La généalogie coloniale et militaire de l’ordre sécuritaire dans la France contemporaine.
Par Mathieu Rigouste, La Découverte, 2011
Résumé : La France des années 2000, comme de nombreux pays, a vu se confirmer un modèle de contrôle censé protéger la population contre la prolifération, en son sein, de « nouvelles menaces » : islamisme, terrorisme, immigration clandestine, incivilités, violences urbaines… Et pour justifier cet arsenal sécuritaire, un principe s’est imposé : désigner l’« ennemi intérieur ». Cette notion évoque la guerre froide, quand cet ennemi était le communisme.
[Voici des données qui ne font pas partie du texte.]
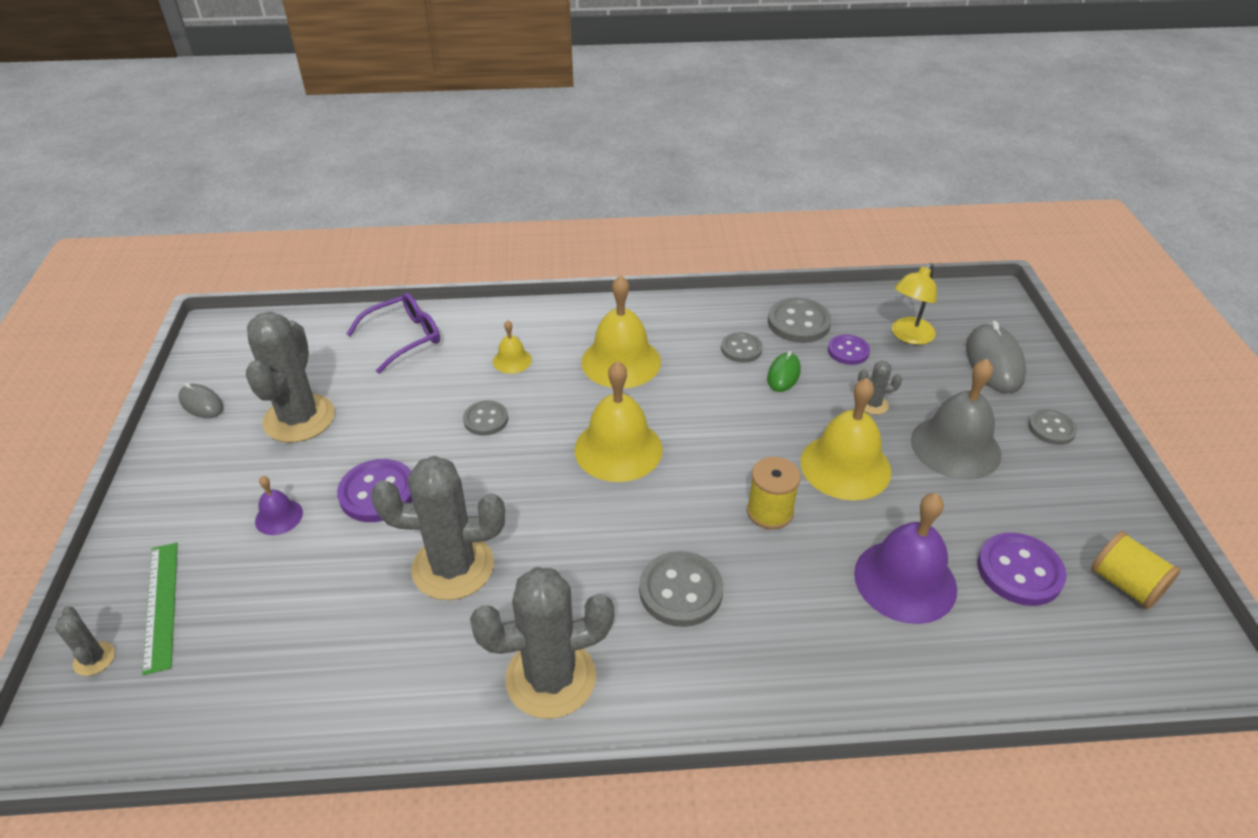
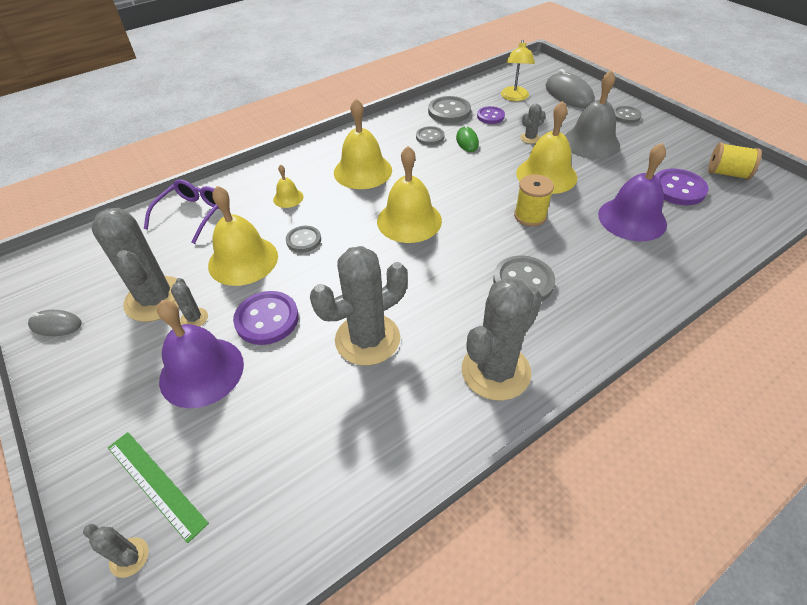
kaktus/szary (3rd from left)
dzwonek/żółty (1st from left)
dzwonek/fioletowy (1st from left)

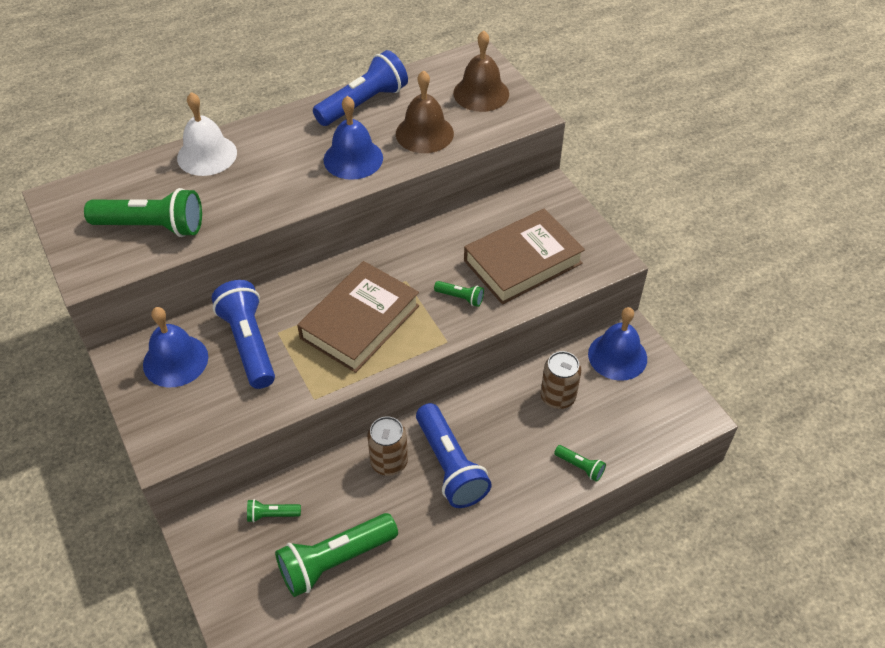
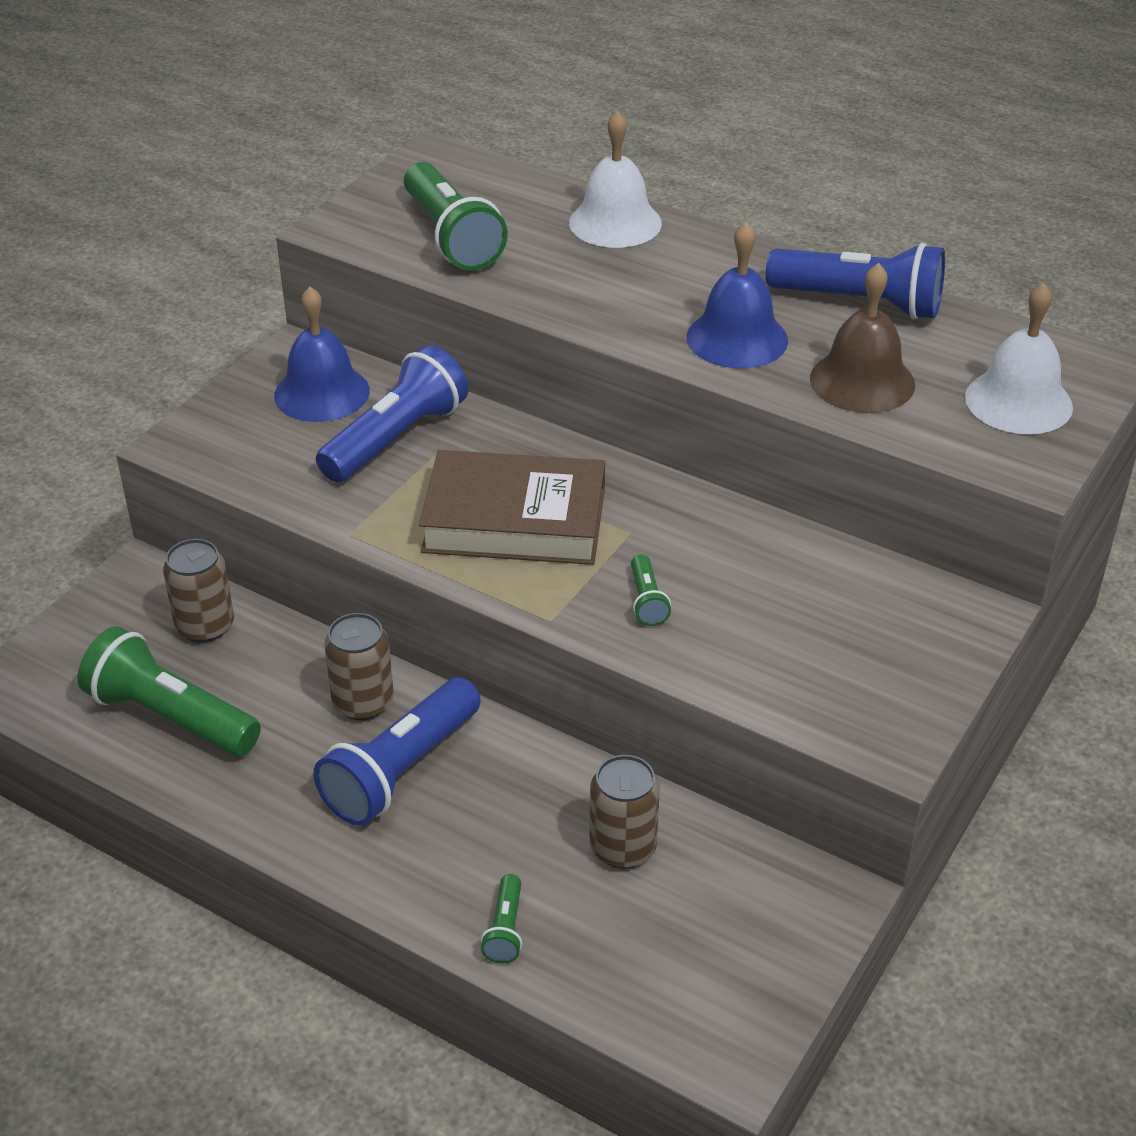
książka/brązowy (2nd from left in the first image)
dzwonek/niebieski (3rd from left in the first image)
puszka/brązowy (1st from left)
dzwonek/biały (2nd from left)

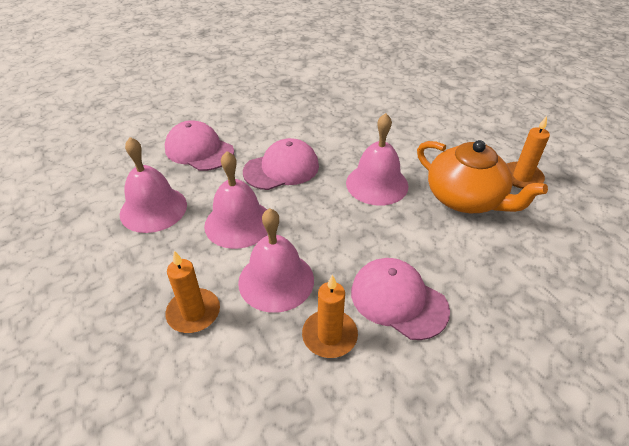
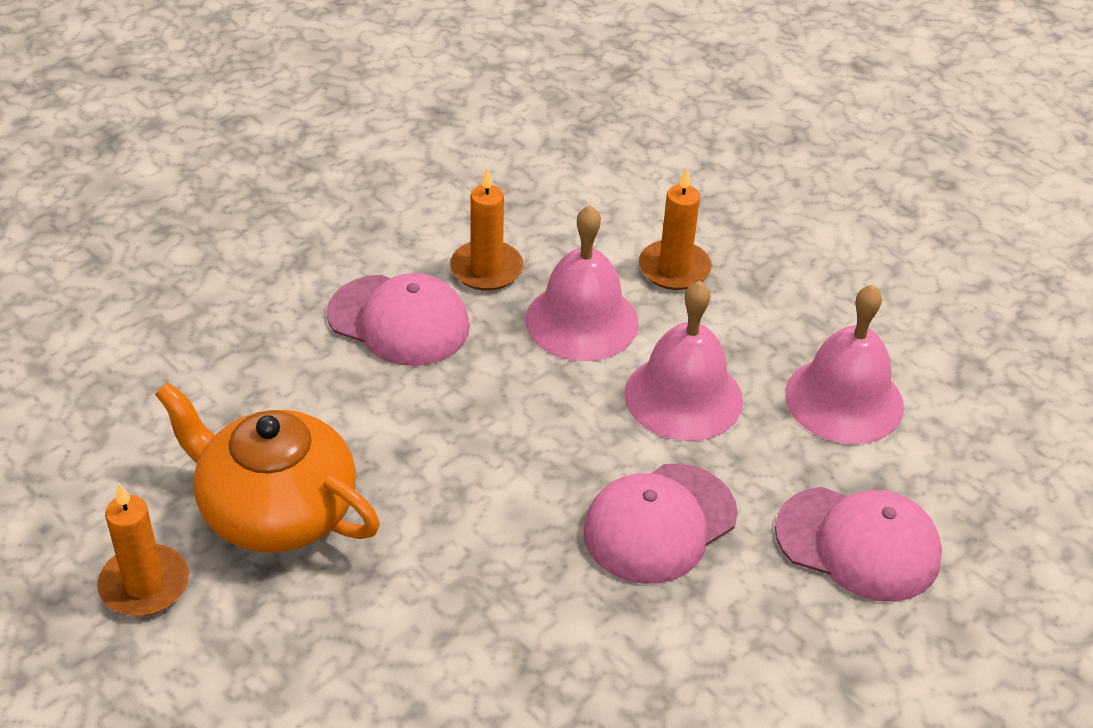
dzwonek/różowy (4th from left in the first image)

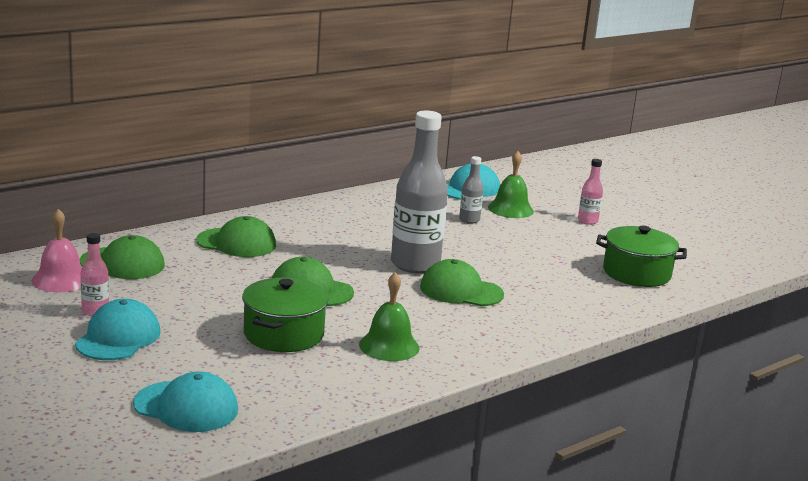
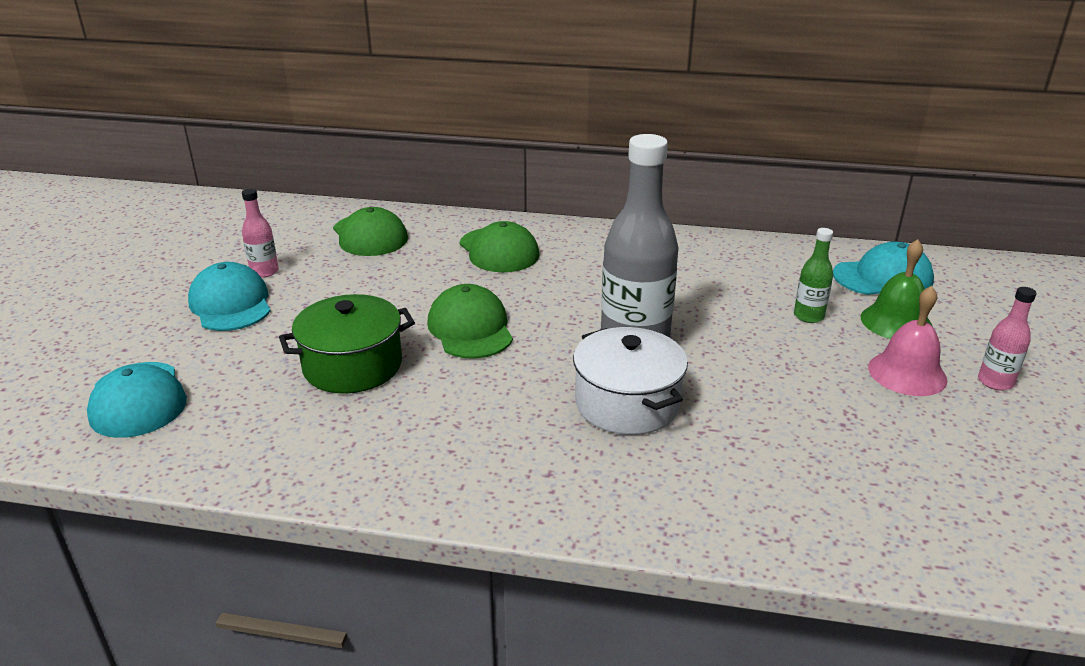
dzwonek/zielony (1st from left in the first image)
garnek/zielony (2nd from left in the first image)
dzwonek/różowy
garnek/biały
butelka/zielony
czapka/turkusowy (2nd from left)

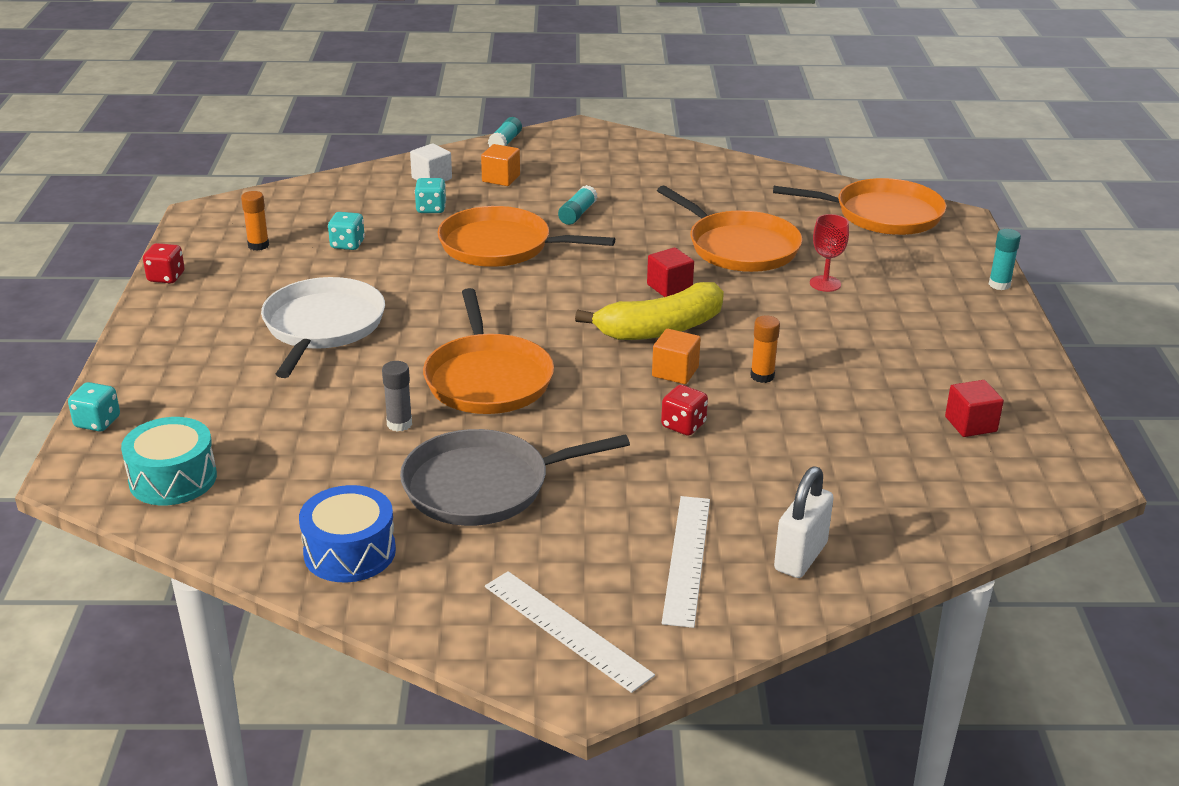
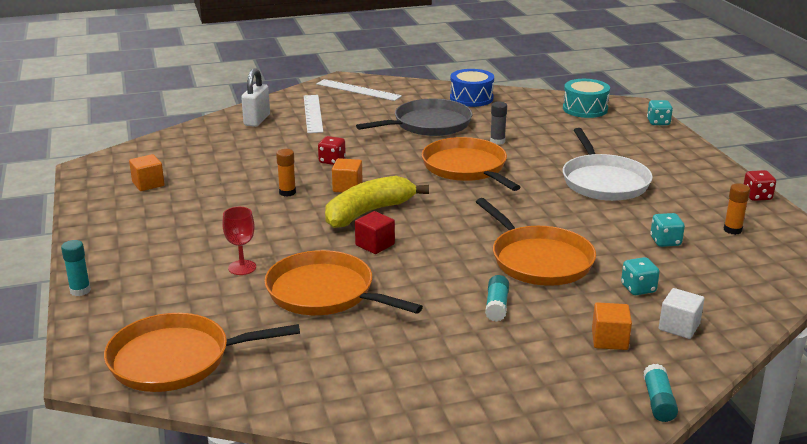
sześcian/pomarańczowy (1st from left)
patelnia/pomarańczowy (4th from left)

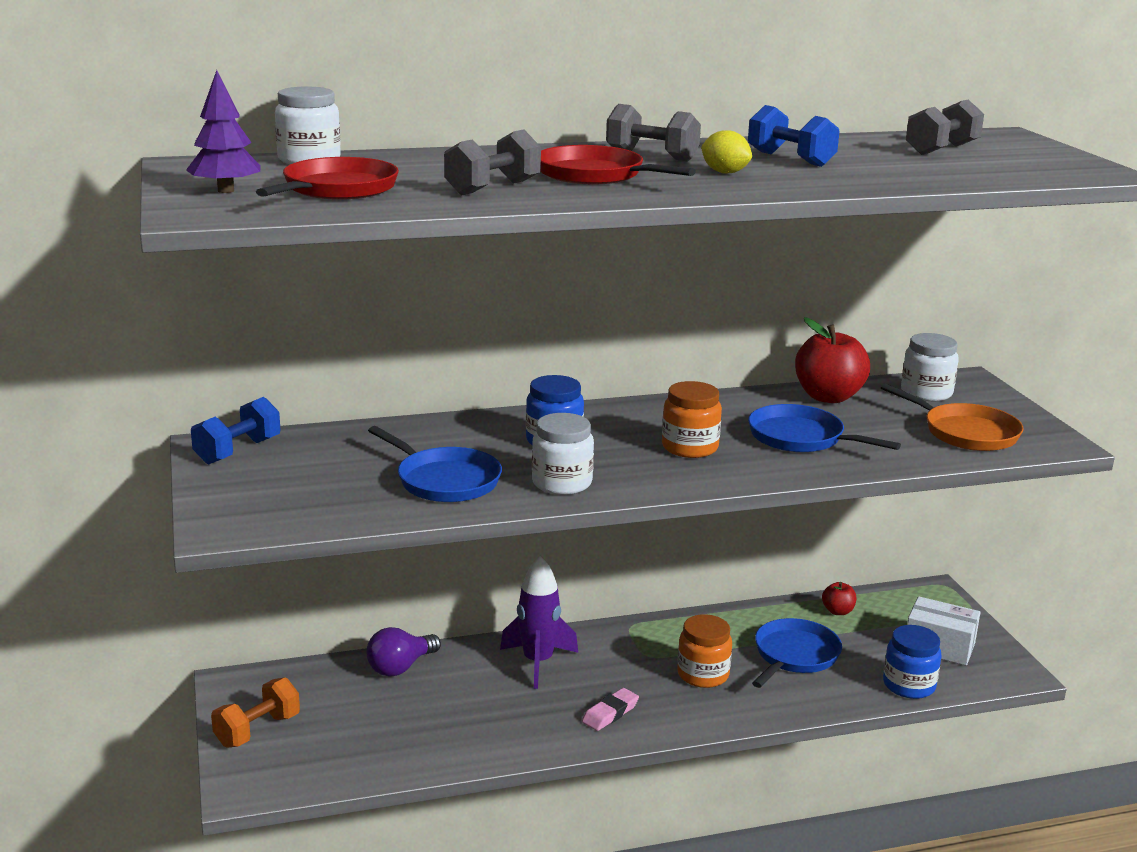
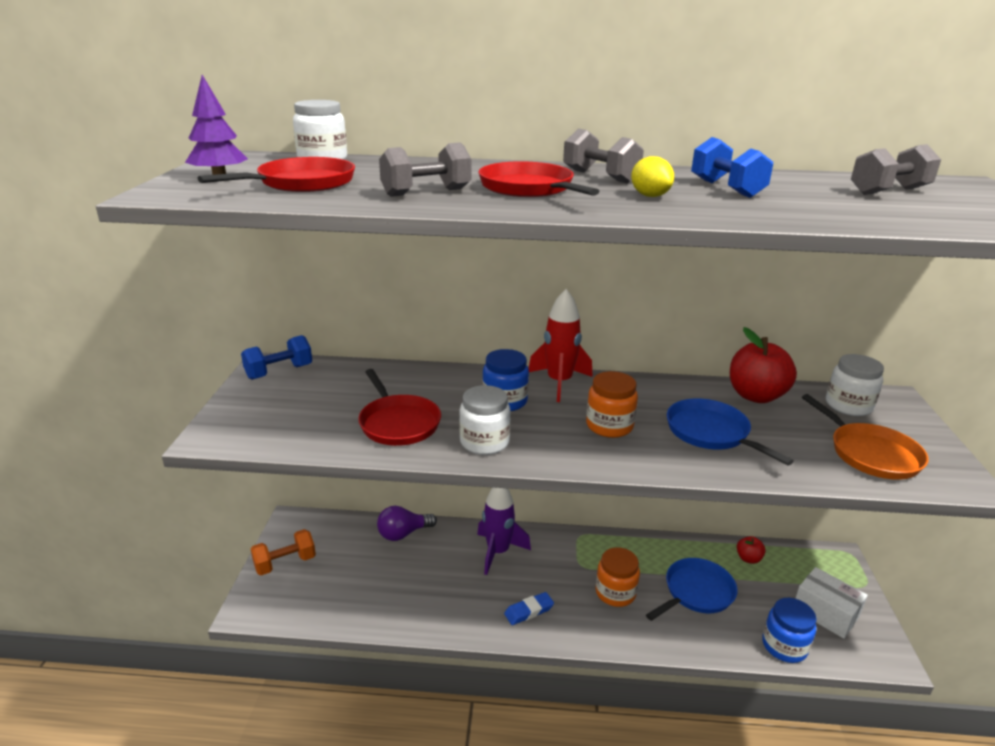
rakieta/czerwony
patelnia/czerwony (2nd from left)
gumka do mazania/niebieski

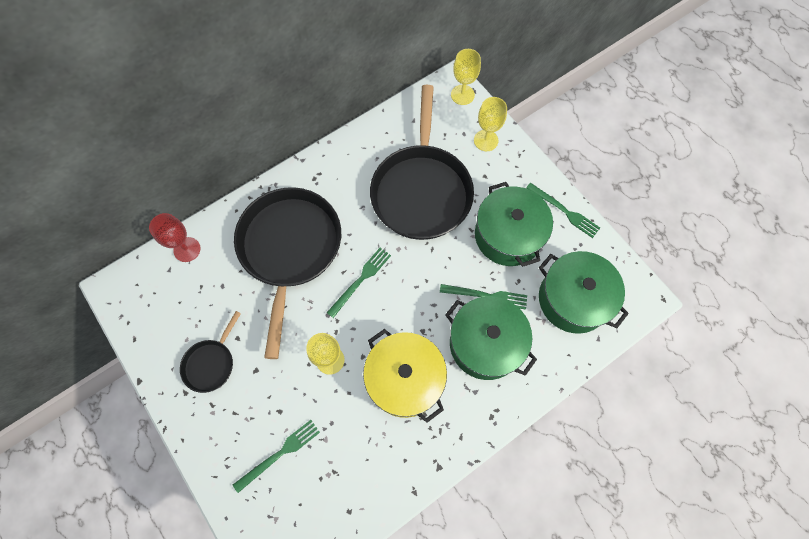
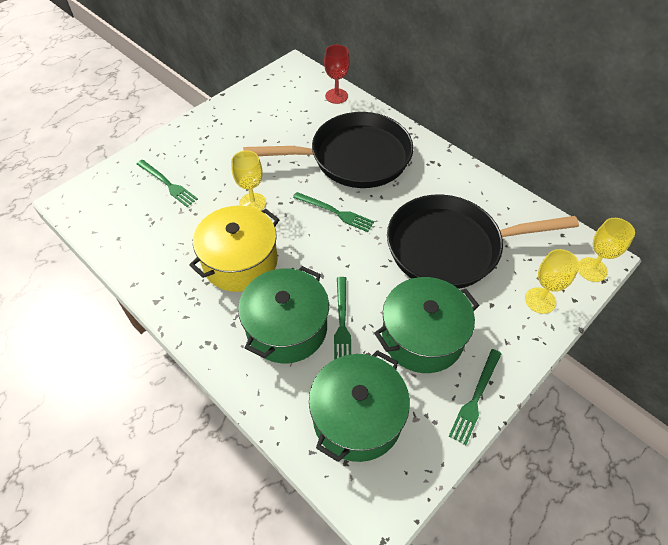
patelnia/czarny (1st from left in the first image)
Et surtout les guerres coloniales d’Indochine et d’Algérie, quand l’armée française a conçu la « doctrine de la guerre révolutionnaire », afin d’éradiquer au prix des pires méthodes la « gangrène subversive pourrissant le corps national ».
Si cette doctrine a été évacuée officiellement depuis lors par l’État, certains de ses éléments clés auraient-ils contribué à façonner cette grille de lecture sécuritaire qui présente les populations immigrées issues de la colonisation comme les vecteurs intérieurs d’une menace globale ? C’est ce que montre Mathieu Rigouste dans ce livre rigoureusement documenté, en s’appuyant notamment sur un corpus d’archives conservées à l’École militaire. Retraçant l’évolution des représentations de l’ennemi intérieur dans la pensée d’État depuis les années 1960, il révèle l’effrayante évolution du contrôle intérieur, de ses dimensions médiatiques et économiques, ainsi que la fonction de l’idéologie identitaire dans la mise en œuvre du nouvel ordre sécuritaire.